Activity:
Pull each line holding the word "белый" from the data.

+---+

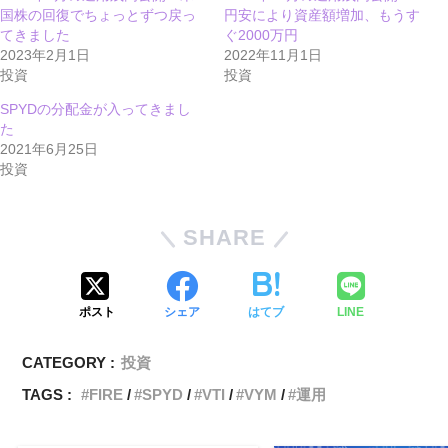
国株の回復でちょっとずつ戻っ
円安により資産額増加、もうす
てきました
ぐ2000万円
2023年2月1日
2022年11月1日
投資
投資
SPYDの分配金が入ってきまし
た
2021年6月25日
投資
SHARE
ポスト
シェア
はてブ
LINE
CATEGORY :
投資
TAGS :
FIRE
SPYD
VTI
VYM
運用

+---+

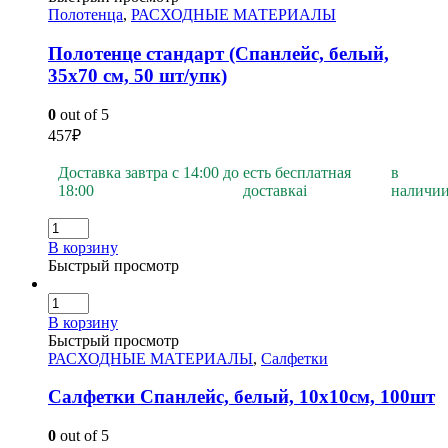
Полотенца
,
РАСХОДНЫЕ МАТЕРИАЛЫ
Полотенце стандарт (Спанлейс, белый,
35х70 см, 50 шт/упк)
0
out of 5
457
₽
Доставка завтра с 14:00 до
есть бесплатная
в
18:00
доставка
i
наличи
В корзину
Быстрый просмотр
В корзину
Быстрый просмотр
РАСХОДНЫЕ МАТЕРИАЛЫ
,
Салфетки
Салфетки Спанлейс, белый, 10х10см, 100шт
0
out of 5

+---+

Problem solution:
Полотенце стандарт (Спанлейс, белый,
Салфетки Спанлейс, белый, 10х10см, 100шт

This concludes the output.